Stratégie pour la société civile
La Commission est invitée à adopter une stratégie globale de la société civile pour la protection et le développement de l'espace civique au sein de l'UE, qui intègre tous les outils existants, comble les lacunes en matière de suivi, de soutien et de protection, et accorde une véritable reconnaissance politique au rôle crucial joué par les organisations de la société civile.
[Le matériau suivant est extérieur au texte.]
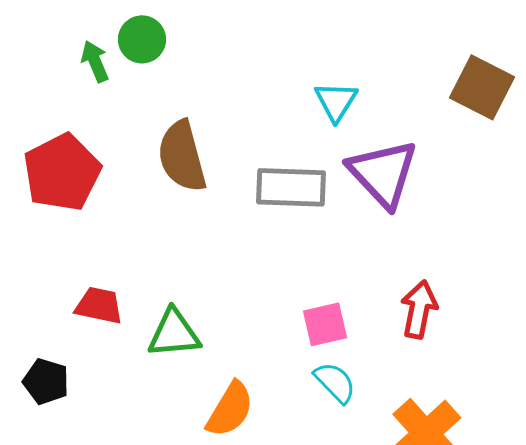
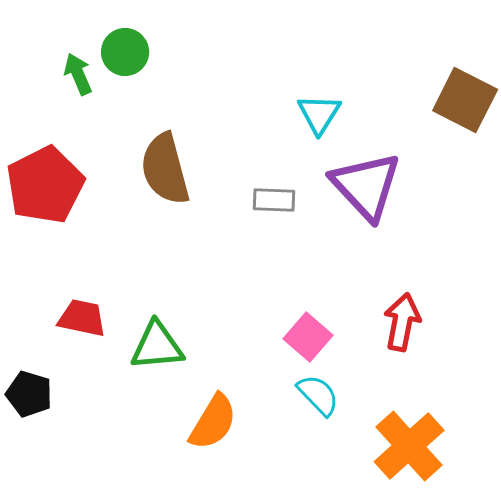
gray rectangle: (291, 187) -> (274, 200), size x0.6
pink square: (325, 324) -> (308, 337), turned -36

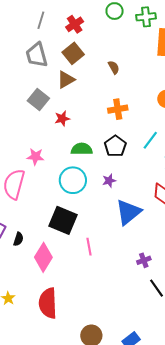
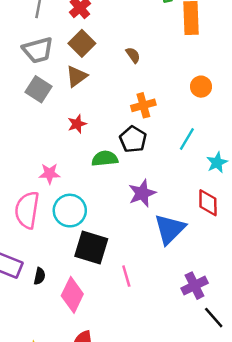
gray trapezoid: (37, 55) -> (38, 50), turned -84
gray square: (38, 100) -> (39, 89), moved
black pentagon: (115, 146) -> (133, 139), moved
cyan circle: (73, 180) -> (70, 211), moved
purple star: (109, 181) -> (142, 193), size x1.6
purple cross: (144, 260) -> (195, 286), size x1.5

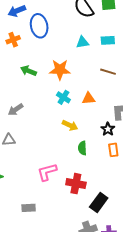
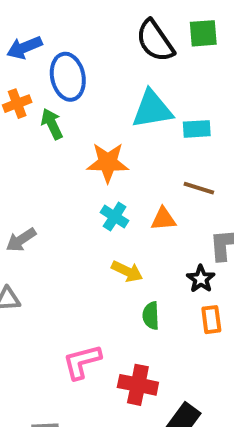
cyan rectangle: (108, 40) -> (197, 129), moved
cyan triangle: (82, 42) -> (152, 109), size x1.6
green arrow: (28, 71) -> (52, 124), moved, turned 42
brown line: (108, 72) -> (199, 188), moved

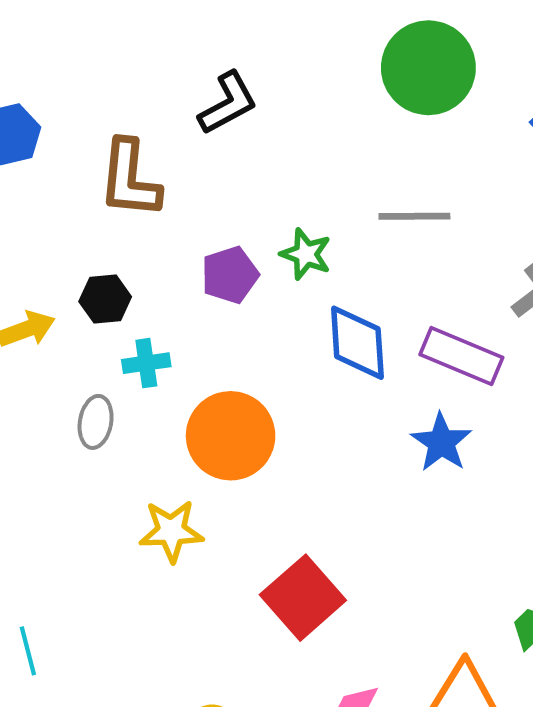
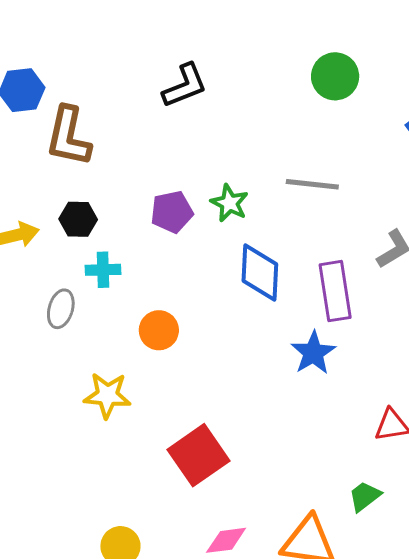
green circle: (428, 68) -> (335, 76), size x0.7
brown L-shape: (130, 179) -> (68, 136), moved
purple rectangle: (461, 356) -> (335, 291), turned 52
orange circle: (231, 436) -> (159, 330), size x0.6

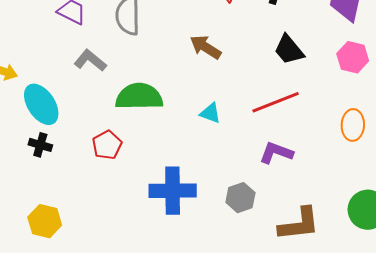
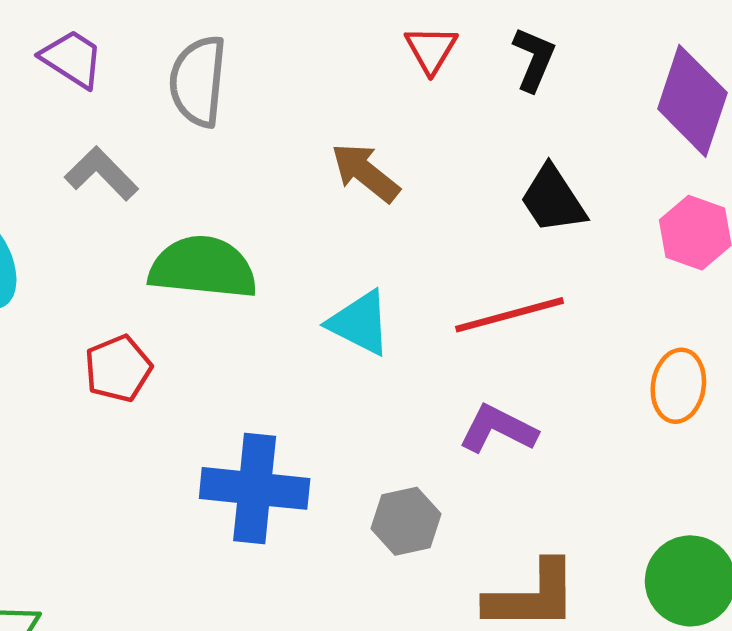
cyan triangle: (210, 113) -> (360, 323), size x1.4

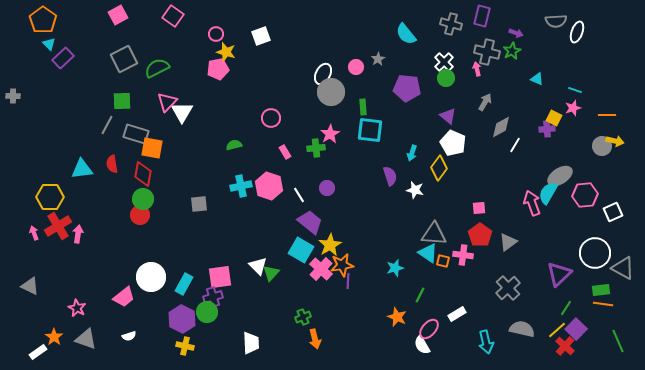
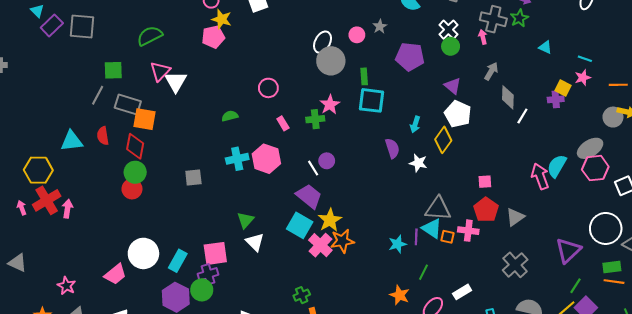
gray square: (124, 59) -> (82, 26), moved, turned 32
gray diamond: (501, 127) -> (508, 97), turned -60
gray ellipse: (560, 176) -> (590, 148), moved
white line: (299, 195) -> (313, 168), moved
green triangle: (271, 273) -> (245, 220), moved
purple line: (348, 281) -> (416, 237), moved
Cette stratégie devrait présenter un ensemble de mesures concrètes qui protégeront et renforceront l'espace civique, notamment par :
- l'introduction de normes minimales pour l'environnement juridique et administratif de la société civile;
- l'introduction d'un statut des associations transfrontalières européennes et des organisations sans but lucratif.
Un environnement réglementaire et politique favorable, exempt deffets dissuasifs, de menaces et dattaques
Le rapport souligne que pour que les organisations de la société civile puissent prospérer, l'espace civique doit être un environnement favorable et sûr, exempt d'ingérence indue, d'intimidation, de harcèlement et d'effets paralysants de la part des acteurs étatiques et non étatiques.
Certains États membres ont adopté des politiques et des pratiques qui ont un effet dissuasif sur l'espace civique, dans le but de parvenir à l'autocensure et de dissuader les acteurs civiques d'exercer leurs droits.
La Commission devrait utiliser les pouvoirs qui lui sont conférés par les traités pour proposer une législation européenne visant à combler les lacunes et à relever les défis auxquels sont confrontés les acteurs de la société civile dans toute l'Union, notamment des normes minimales concernant l'enregistrement, le fonctionnement et le financement des organisations de la société civile et des garanties procédurales contre les «poursuites bâillons», et pour fournir des orientations sur la manière d'utiliser le droit communautaire pour mieux protéger la société civile.
Accès durable et non discriminatoire aux ressources
Le rapport note que les défis auxquels sont confrontées les organisations de la société civile en matière de financement comprennent le manque de sources de financement suffisantes, la lourdeur des procédures administratives pour accéder au financement, le manque de transparence et d'équité dans l'attribution des fonds, et des critères d'éligibilité restrictifs.
La Commission est invitée à identifier les obstacles existants et à proposer un ensemble complet de mesures et de recommandations pour assurer aux organisations de la société civile un financement prévisible à long terme, adéquat et favorable, y compris le financement de leurs activités opérationnelles liées au plaidoyer et au suivi.
Le rapport souligne l'importance de trouver des sources de financement complémentaires, notamment auprès des institutions publiques à tous les niveaux, des donateurs privés, philanthropiques et individuels, des cotisations des membres et des revenus générés par les activités économiques.
Pour sa part, la Commission est invitée à définir des conditions et des procédures pour garantir que les fonds de l'UE destinés à la société civile, que ce soit en gestion directe ou partagée, ne soient attribués qu'à des organisations strictement indépendantes de tout gouvernement et adhérant pleinement aux valeurs de l'UE.
Dialogue civil et participation à l'élaboration des politiques
Les députés estiment que la Présidente du Parlement pourrait désigner l'un de ses vice-présidents pour mener un dialogue ouvert, transparent et régulier avec les organisations de la société civile et encourager les groupes politiques à concevoir leurs propres structures de dialogue civil.
Quant à la Commission, les députés lui ont demandé de rétablir, dans ses processus de consultation, l'équilibre entre les représentants des intérêts des entreprises et les représentants d'autres intérêts, tels que les droits des travailleurs, les droits sociaux et la protection de l'environnement, et d'assurer des garanties contre les pratiques de lobbying déloyales qui ne sont pas compatibles avec un dialogue équitable et transparent.